Search the records for the string "lines", then copy each line where it appears.

[Opening AVAILABLE DATA section]

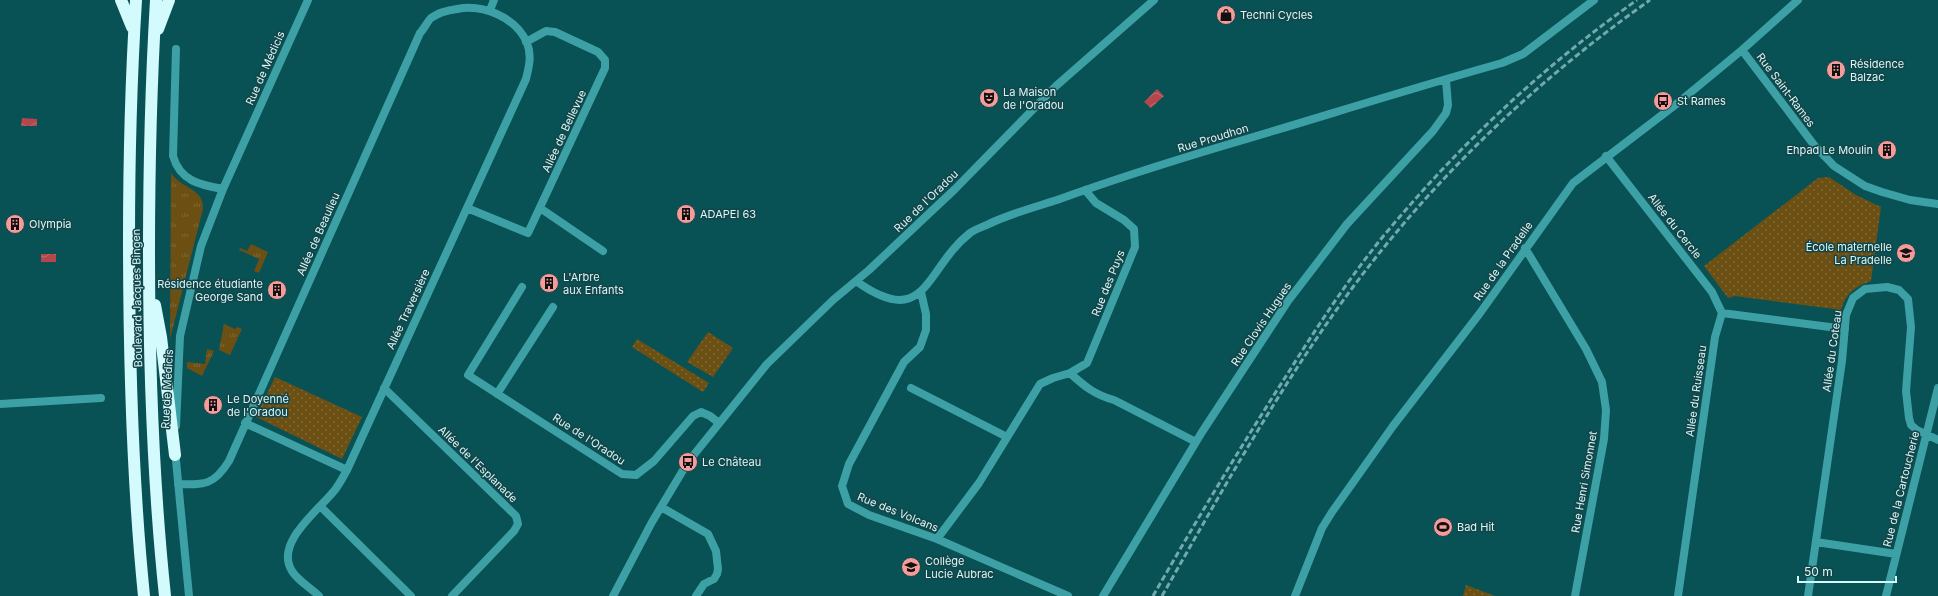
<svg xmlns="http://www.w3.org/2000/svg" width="1938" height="596" font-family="Inter,sans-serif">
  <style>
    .grass { fill: url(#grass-tufts) }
    .park { fill: url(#park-dots) }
    .water { fill: url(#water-waves) }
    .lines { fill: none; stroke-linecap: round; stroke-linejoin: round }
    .street { stroke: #3da0a5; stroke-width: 8 }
    .highway { stroke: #d3fafc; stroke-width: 12 }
    .rail { stroke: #71a9ac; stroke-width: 3; stroke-dasharray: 6 3; stroke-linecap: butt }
    .labels { text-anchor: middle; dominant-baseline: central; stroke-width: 3; stroke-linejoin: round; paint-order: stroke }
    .poi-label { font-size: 11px; fill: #d2f9fb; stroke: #174447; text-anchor: start }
    .street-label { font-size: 11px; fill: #d2f9fb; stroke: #174447 }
  </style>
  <defs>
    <pattern id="grass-tufts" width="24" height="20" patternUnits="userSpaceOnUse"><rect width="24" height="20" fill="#6c4f13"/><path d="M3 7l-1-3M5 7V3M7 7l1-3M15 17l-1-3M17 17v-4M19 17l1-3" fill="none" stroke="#806936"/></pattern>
    <pattern id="park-dots" width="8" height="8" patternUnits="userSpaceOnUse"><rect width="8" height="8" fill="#6c4f13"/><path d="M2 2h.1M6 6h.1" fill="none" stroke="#806936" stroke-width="1.8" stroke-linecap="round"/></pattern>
    <pattern id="water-waves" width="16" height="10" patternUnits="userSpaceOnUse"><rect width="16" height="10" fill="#b3474c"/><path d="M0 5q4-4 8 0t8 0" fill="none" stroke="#c06b70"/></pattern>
  </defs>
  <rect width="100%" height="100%" fill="#085155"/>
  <path class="grass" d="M 171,173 C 183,190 204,188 203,209 L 170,339 Z
    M 251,244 L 268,252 L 259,273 L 254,271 L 259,259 L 239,250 L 240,248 L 247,251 Z
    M 224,324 L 235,329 L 237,327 L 242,329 L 230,355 L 219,350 Z
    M 207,349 L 214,351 L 202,376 L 187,368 L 187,362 L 205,364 Z"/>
  <path class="park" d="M 1829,177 L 1856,195 L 1881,207 L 1871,281 C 1853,287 1844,296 1840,314 L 1834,309 L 1735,296 L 1728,298 L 1704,266 L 1818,178 Z
    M 708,332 L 733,348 L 713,377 L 687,362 Z
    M 637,339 L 709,383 L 703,392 L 632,347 Z
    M 275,377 L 362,417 L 342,459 L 256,417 Z
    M 1466,585 L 1495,596 L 1463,596 Z"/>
  <path class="water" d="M 1157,89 L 1164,96 L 1151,108 L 1144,102 Z
    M 22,118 L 37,119 L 37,126 L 21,126 Z
    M 41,254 L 56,254 L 56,262 L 41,262 Z"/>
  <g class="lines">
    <path class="street" d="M 490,10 L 494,0
      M 176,49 L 173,156 C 180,181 200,185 223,189
      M 1742,50 L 1814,145 L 1834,166 L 1865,186 L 1882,192 L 1910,200 L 1938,204
      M 1606,156 L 1712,292 L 1722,313
      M 467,208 L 528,233 L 605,68 L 605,60 L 598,52 L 555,32 L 546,31 L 526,42
      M 540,208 L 603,251
      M 1525,248 L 1586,349 L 1602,382 L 1606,410 L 1604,439 L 1575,596
      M 856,281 C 927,332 925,268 970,233 C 977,228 986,226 993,222 C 1013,213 1035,207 1057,200 C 1112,180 1169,162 1226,145 C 1318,118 1409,89 1502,63 L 1523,54 L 1594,0
      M 522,287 L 468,375 L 622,474 L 636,475 L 654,461 L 693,416 L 701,412 L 710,416 L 719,423
      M 921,292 L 926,314 L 926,330 L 920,347 L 904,362 L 849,464 L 842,486 L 848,504 L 869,515 L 937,539 L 1068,596
      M 1722,313 L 1845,329
      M 1070,373 C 1084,386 1095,395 1114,400 L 1196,442
      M 384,388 L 516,516 L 518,524 L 514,531 L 452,596
      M 911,388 L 1007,437
      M 497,394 L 553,307
      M 0,404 L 101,398
      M 245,423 L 347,470
      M 176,426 L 180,336 L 201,246 L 223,189 L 308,0
      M 175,450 L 189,596
      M 178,484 C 205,485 214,485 229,461 L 420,33 C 424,29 427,22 431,18 C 438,13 449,10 457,9 C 483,4 516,17 527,43 C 532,55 529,67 526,79 L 347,470 C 343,477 339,485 334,491 C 319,510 274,543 292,571 C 297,580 311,588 319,596
      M 320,506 L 411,596
      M 661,507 L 708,534 L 716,551 L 718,569 L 717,574 L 714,579 L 704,584 L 696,596
      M 937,539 L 979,483 L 1040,384 L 1053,378 L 1070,373 L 1087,363 L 1135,247 L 1134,229 L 1124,220 L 1096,203 L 1085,190
      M 1816,542 L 1896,554
      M 613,596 L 652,522 L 688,462 L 767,364 L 833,300 L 869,270 L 955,189 L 1056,86 L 1154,0
      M 1103,596 L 1202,432 L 1288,301 L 1347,224 L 1433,131 L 1446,113 L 1448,105 L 1446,80
      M 1295,596 L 1322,528 L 1332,512 L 1393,426 L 1480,313 L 1573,183 L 1679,102 L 1742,50 L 1798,0
      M 1678,596 L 1715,337 L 1722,313
      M 1808,596 L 1842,361 L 1846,315 L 1853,298 L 1865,289 L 1887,287 L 1899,290 L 1908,299 L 1911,327 L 1906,391 L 1909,418 L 1911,425 L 1917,430 L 1938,440
      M 1886,596 L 1938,388"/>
    <path class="highway" d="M 121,0 L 132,27
      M 136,0 C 131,80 129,159 129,239 C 129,358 132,477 144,596
      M 156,0 C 151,84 149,167 149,251 C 149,366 153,482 165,596
      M 158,29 L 169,0
      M 155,305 L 161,337 L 175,455"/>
    <path class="rail" d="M 1153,596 C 1196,521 1241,446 1288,373 C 1317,327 1347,281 1381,239 C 1455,149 1542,67 1637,0
      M 1162,596 C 1222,491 1281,384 1353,287 C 1436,176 1537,80 1650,0"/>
  </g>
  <defs>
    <symbol id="shop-disc" viewBox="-11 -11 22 22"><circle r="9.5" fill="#f59b9a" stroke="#174447"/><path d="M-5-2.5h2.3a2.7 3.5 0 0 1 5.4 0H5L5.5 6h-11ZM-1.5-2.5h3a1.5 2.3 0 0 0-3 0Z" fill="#111"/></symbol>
    <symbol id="building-disc" viewBox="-11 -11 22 22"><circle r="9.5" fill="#f59b9a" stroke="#174447"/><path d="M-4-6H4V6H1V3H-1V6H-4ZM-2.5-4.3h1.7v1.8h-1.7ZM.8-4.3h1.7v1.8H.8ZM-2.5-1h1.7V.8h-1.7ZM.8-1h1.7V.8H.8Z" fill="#111"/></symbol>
    <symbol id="theatre-disc" viewBox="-11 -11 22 22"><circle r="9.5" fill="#f59b9a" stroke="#174447"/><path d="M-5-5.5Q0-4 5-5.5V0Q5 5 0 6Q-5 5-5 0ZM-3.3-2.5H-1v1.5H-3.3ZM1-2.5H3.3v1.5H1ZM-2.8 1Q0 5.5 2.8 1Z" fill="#111"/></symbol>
    <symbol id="bus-disc" viewBox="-11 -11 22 22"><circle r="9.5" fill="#f59b9a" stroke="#174447"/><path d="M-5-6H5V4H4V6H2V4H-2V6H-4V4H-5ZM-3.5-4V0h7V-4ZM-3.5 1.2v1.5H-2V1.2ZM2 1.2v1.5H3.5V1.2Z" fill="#111"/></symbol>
    <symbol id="school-disc" viewBox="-11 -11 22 22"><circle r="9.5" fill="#f59b9a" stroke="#174447"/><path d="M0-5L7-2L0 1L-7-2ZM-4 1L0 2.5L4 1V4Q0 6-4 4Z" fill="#111"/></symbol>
    <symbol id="stadium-disc" viewBox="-11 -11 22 22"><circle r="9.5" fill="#f59b9a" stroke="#174447"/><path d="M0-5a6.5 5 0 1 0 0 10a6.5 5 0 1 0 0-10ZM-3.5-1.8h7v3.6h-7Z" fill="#111"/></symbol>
  </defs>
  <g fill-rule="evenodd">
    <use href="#shop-disc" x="1215" y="4" width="22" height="22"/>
    <use href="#building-disc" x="1825" y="59" width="22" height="22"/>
    <use href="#theatre-disc" x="978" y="87" width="22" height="22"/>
    <use href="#bus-disc" x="1652" y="90" width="22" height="22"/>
    <use href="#building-disc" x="1876" y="139" width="22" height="22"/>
    <use href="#building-disc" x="675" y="203" width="22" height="22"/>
    <use href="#building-disc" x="4" y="213" width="22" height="22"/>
    <use href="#school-disc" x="1895" y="242" width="22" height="22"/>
    <use href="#building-disc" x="538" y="272" width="22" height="22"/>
    <use href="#building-disc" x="266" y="279" width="22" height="22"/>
    <use href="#building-disc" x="202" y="394" width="22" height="22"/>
    <use href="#bus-disc" x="677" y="451" width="22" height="22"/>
    <use href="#stadium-disc" x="1432" y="516" width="22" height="22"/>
    <use href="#school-disc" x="900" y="556" width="22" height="22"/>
  </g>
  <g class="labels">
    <g class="poi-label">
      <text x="1240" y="15">Techni Cycles</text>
      <text x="1850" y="64">Résidence<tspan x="1850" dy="13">Balzac</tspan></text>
      <text x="1003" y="92">La Maison<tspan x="1003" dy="13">de l'Oradou</tspan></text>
      <text x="1677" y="101">St Rames</text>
      <text x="1873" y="150" text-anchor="end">Ehpad Le Moulin</text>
      <text x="700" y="214">ADAPEI 63</text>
      <text x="29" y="224">Olympia</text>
      <text x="1892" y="247" text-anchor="end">École maternelle<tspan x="1892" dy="13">La Pradelle</tspan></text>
      <text x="563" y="277">L'Arbre<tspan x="563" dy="13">aux Enfants</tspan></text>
      <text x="263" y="284" text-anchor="end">Résidence étudiante<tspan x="263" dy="13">George Sand</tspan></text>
      <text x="227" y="399">Le Doyenné<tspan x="227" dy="13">de l'Oradou</tspan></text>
      <text x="702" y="462">Le Château</text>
      <text x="1457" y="527">Bad Hit</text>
      <text x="925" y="561">Collège<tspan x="925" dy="13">Lucie Aubrac</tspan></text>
    </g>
    <g class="street-label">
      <text transform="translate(265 68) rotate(-66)">Rue de Médicis</text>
      <text transform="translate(1786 90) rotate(53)">Rue Saint-Rames</text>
      <text transform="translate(564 131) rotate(-65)">Allée de Bellevue</text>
      <text transform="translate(1213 138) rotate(-17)">Rue Proudhon</text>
      <text transform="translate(926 201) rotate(-44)">Rue de l'Oradou</text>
      <text transform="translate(1675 226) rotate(52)">Allée du Cercle</text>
      <text transform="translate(318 234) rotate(-66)">Allée de Beaulieu</text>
      <text transform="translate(1503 261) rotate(-55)">Rue de la Pradelle</text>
      <text transform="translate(1108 283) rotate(-68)">Rue des Puys</text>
      <text transform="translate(137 298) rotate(-91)">Boulevard Jacques Bingen</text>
      <text transform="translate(408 309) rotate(-65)">Allée Traversière</text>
      <text transform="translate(1261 324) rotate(-56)">Rue Clovis Hugues</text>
      <text transform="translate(1832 351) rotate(-82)">Allée du Coteau</text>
      <text transform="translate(167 389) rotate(-87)">Rue de Médicis</text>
      <text transform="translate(1696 391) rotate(-82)">Allée du Ruisseau</text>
      <text transform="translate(589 439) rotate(33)">Rue de l'Oradou</text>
      <text transform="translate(478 464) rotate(44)">Allée de l'Esplanade</text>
      <text transform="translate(1584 482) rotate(-80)">Rue Henri Simonnet</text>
      <text transform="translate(1901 489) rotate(-76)">Rue de la Cartoucherie</text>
      <text transform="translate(898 512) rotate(22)">Rue des Volcans</text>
    </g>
  </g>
  <path d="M1798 576v6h98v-6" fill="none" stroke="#d2f9fb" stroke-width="2"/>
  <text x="1804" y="576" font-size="12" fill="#d2f9fb" stroke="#174447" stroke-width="3" paint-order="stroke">50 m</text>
</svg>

[Closing AVAILABLE DATA section]

> **SOLUTION FOR THIS TASK**
    .lines { fill: none; stroke-linecap: round; stroke-linejoin: round }
  <g class="lines">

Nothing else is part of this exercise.